Mas a inexequibilidade orçamentária e econômica não é o único vício da Lei nº 14.434/2022. De uma ótica formal, desde o início do processo legislativo, já eram claros os vícios do PL nº 2.564/2020, deflagrado pelo Senado. A uma, pela invasão da competência privativa do Chefe do Poder Executivo para iniciar projetos de lei em matérias diretamente relacionadas ao funcionamento da Administração Pública. A duas, pela violação ao pacto federativo, dado que a União usurpou a competência dos entes subnacionais para tratar do regime jurídico de seus servidores públicos.
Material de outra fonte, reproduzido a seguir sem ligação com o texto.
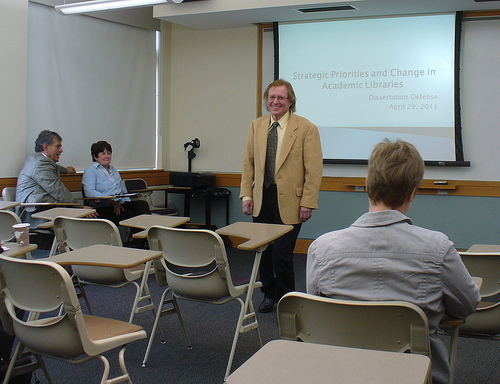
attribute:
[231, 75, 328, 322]
man — wearing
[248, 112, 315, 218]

E, dos atropelos, foi-se ao “jeitinho”: para tentar convalidar os vícios indicados (como se isso fosse possível), o Poder Legislativo sobrestou o envio do PL à sanção presidencial por mais de dois meses, em flagrante desconformidade com o Regimento Interno do próprio Congresso Nacional – que estabelece que os projetos definitivamente aprovados “serão enviados à sanção presidencial no prazo improrrogável de 10 (dez) dias” (art. 139). Fê-lo para que pudesse propor, votar e promulgar, nesse meio-tempo, a Emenda Constitucional nº 124/2022, editada para que o PL do piso salarial não fosse suspenso “pelos tribunais do País, sob o argumento de vício de iniciativa”. Ou seja, em uma lógica constitucional às avessas, alterou-se a Constituição para sanear o vício originário de um PL.
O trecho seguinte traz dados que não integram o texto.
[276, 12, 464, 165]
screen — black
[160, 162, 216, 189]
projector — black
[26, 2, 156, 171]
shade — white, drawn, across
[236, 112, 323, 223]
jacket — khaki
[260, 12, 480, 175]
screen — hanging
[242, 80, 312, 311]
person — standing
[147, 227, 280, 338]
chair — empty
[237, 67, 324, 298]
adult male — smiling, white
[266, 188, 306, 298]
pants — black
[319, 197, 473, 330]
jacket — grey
Promulgada sob essas condições, a própria EC merece ressalvas: não bastasse ter sido gestada para salvar um PL reconhecidamente viciado, ela é marcada por um ímpeto de centralização, na União, de competências típicas dos entes federativos em matéria de servidor público. Por isso, fragiliza o princípio federativo (art. 60, §4º, I, da CRFB), ao tempo em que engessa e põe em risco a gestão do serviço público de saúde pelos entes subnacionais. Basta lembrar que também a EC nº 124/2022 veio desacompanhada de reflexões sobre a viabilidade fática, jurídica e econômica da instituição de um piso remuneratório uniforme para o enfermeiro, o técnico de enfermagem, o auxiliar de enfermagem e a parteira em toda a Administração Pública, e tampouco previu qualquer tipo de mecanismo compensatório dos novos encargos que impõem aos entes federativos.
Pouco após a promulgação da LPNE, a Confederação Nacional de Saúde, Hospitais e Estabelecimentos e Serviços – CNSAÚDE ajuizou Ação Direta de Inconstitucionalidade nº 7.222. Já era de se esperar. No Brasil atual, quase tudo acaba no Supremo, para o bem ou para o mal. Nesse caso, era isso mesmo o que deveria acontecer.
*Gustavo Binenbojm é professor titular da Faculdade de Direito da Universidade do Estado do Rio de Janeiro (Uerj).